Building an authenticator extension
The OpenTelemetry Collector allows receivers and exporters to be connected to authenticators, providing a way to both authenticate incoming connections at the receiver’s side, as well as adding authentication data to outgoing requests at the exporter’s side.
This mechanism is implemented on top of the
extensions
framework and this document will guide you on implementing your own
authenticators. If you are looking for documentation on how to use an existing
authenticator, refer to the Getting Started page and to your authenticator’s
documentation. You can find a list of existing authenticators in this website’s
registry.
Use this guide for general directions on how to build a custom authenticator and refer to the up-to-date API Reference Guide for the actual semantics of each type and function.
If at anytime you need assistance, join the #opentelemetry-collector room at the CNCF Slack workspace.
Architecture
Authenticators are regular extensions that also satisfy one or more interfaces related to the authentication mechanism:
- go.opentelemetry.io/collector/config/configauth/ServerAuthenticator
- go.opentelemetry.io/collector/config/configauth/GRPCClientAuthenticator
- go.opentelemetry.io/collector/config/configauth/HTTPClientAuthenticator
Server authenticators are used with receivers, and are able to intercept HTTP and gRPC requests, while client authenticators are used with exporters, able to add authentication data to HTTP and gRPC requests. It is possible for authenticators to implement both interfaces at the same time, allowing a single instance of the extension to be used both for the incoming and outgoing requests. Note that users might still want to have different authenticators for the incoming and outgoing requests, so, don’t make your authenticator required to be used at both ends.
Once an authenticator extension is available in the collector distribution, it can be referenced in the configuration file as a regular extension:
extensions:
oidc:
receivers:
processors:
exporters:
service:
extensions:
- oidc
pipelines:
traces:
receivers: []
processors: []
exporters: []
However, an authenticator will need to be referenced by a consuming component to
be effective.
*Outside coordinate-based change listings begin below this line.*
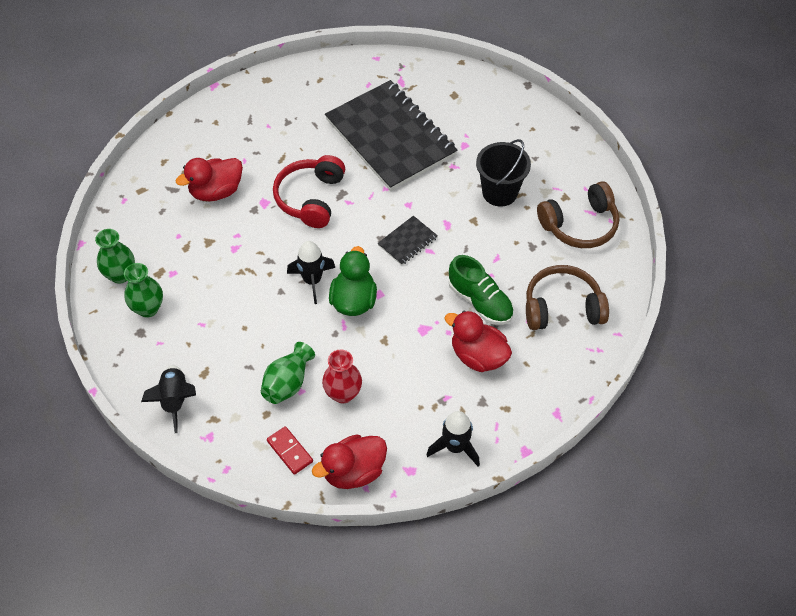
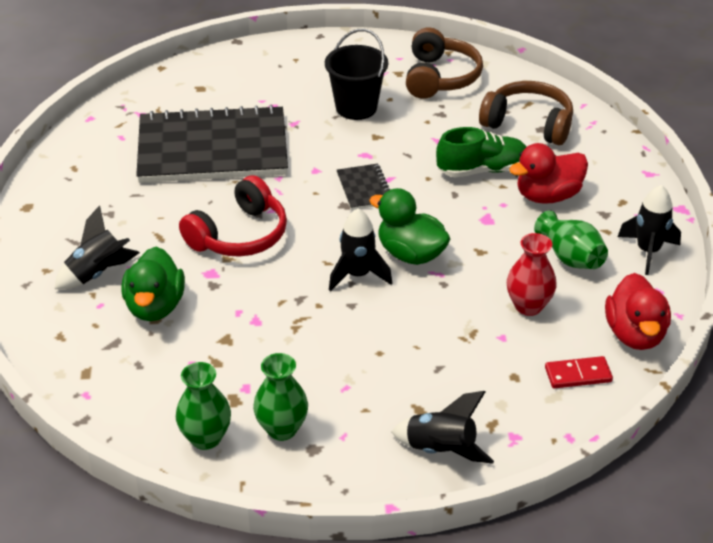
camera: 60 degrees left, 15 degrees down
(216, 191) = (155, 306): red duck -> green duck
(228, 148) = (97, 273): none -> black rocket
(288, 383) = (484, 344): green vase -> green vase (570, 257)
(310, 198) = (239, 235): red headphones -> red headphones turned 90 degrees counterclockwise
(562, 307) = (528, 124): brown headphones -> brown headphones turned 90 degrees clockwise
The following example shows the same extension as above, now being
used by a receiver named otlp/auth
:
extensions:
oidc:
receivers:
otlp/auth:
protocols:
grpc:
endpoint: 0.0.0.0:4317
auth:
authenticator: oidc
processors:
exporters:
service:
extensions:
- oidc
pipelines:
traces:
receivers:
- otlp/auth
processors: []
exporters: []
When multiple instances of a given authenticator are needed, they can have different names:
extensions:
oidc/some-provider:
oidc/another-provider:
receivers:
otlp/auth:
protocols:
grpc:
endpoint: 0.0.0.0:4317
auth:
authenticator: oidc/some-provider
processors:
exporters:
service:
extensions:
- oidc/some-provider
- oidc/another-provider
pipelines:
traces:
receivers:
- otlp/auth
processors: []
exporters: []
Server authenticators
A server authenticator is essentially an extension with an Authenticate
function, receiving the payload headers as parameter. If the authenticator is
able to authenticate the incoming connection, it should return a nil
error, or
the concrete error if it can’t. As an extension, the authenticator should make
sure to initialize all the resources it needs during the
Start
phase, and is expected to clean them up upon Shutdown
.
The Authenticate
call is part of the hot path for incoming requests and will
block the pipeline, so make sure to properly handle any blocking operations you
need to make. Concretely, respect the deadline set by the context, in case one
is provided. Also make sure to add enough observability to your extension,
especially in the form of metrics and traces, so that users can get setup a
notification system in case error rates go up beyond a certain level and can
debug specific failures.
Client authenticators
A client authenticator is one that implements one or more of the following interfaces:
- go.opentelemetry.io/collector/config/configauth/GRPCClientAuthenticator
- go.opentelemetry.io/collector/config/configauth/HTTPClientAuthenticator
Similar to server authenticators, they are essentially extensions with extra
functions, each receiving an object that gives the authenticator an opportunity
to inject the authentication data into. For instance, the HTTP client
authenticator provides an
http.RoundTripper
, while the gRPC
client authenticator can produce a
credentials.PerRPCCredentials
.
Adding your custom authenticator to a distribution
Custom authenticators have to be part of the same binary as the main collector. When building your own authenticator, you’ll likely have to build a custom distribution as well, or provide means for your users to consume your extension as part of their own distributions. Fortunately, building a custom distribution can be done using the OpenTelemetry Collector Builder utility.